*SELECTED EXCERPT*:

▼

The Aegis combines with Dreadnoughts very well. Ld 6 is a tasty little thing to force a test to be taken on.


----------



## callred (Jun 24, 2008)

yeah and if its on a unit within 12" of a dread LD 5 is even tastier (now to fit some dreads into my list!!)


----------



## Vaz (Mar 19, 2008)

No, it's -Ld4. It changes the Aegis rule to -4, not a flat out -4 reduction.


----------



## Ferik (Nov 5, 2008)

Actually the dreadnaughts have both Aegis and Reinforced Aegis so would it not be -5LD? or is this yet anouther screw up by Ward:ireful2:


----------



## callred (Jun 24, 2008)

and therefore having more than one dread within 12" of another wouldn't make it -8 Ld ?or even -9 Ld ?


----------



## Vaz (Mar 19, 2008)

No, the fact is that the Dreadnoughts need the Aegis rule on themselves to benefit.

If you read the rules (generally a good thing to do), "Psychic Test Penalties CAUSED BY THE AEGIS ARE INCREASED to -4 if the target blah blah".

▲

*RECORDS SUPPLIED*:
▼

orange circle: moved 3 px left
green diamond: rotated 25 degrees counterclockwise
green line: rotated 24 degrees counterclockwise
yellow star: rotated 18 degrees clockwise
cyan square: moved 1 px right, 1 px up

▲

*TASK INSTRUCTIONS*:
**1)** Reproduce the passage of the forum thread on the Aegis rule from "The Aegis combines" up to and including "into my list!!)", without changing a word.
**2)** Write out all five rows that record how each shape moved or rotated, word for word.

*ANSWERS FOR THE TASKS*:
**1)**
The Aegis combines with Dreadnoughts very well. Ld 6 is a tasty little thing to force a test to be taken on.


----------



## callred (Jun 24, 2008)

yeah and if its on a unit within 12" of a dread LD 5 is even tastier (now to fit some dreads into my list!!)

**2)**
orange circle: moved 3 px left
green diamond: rotated 25 degrees counterclockwise
green line: rotated 24 degrees counterclockwise
yellow star: rotated 18 degrees clockwise
cyan square: moved 1 px right, 1 px up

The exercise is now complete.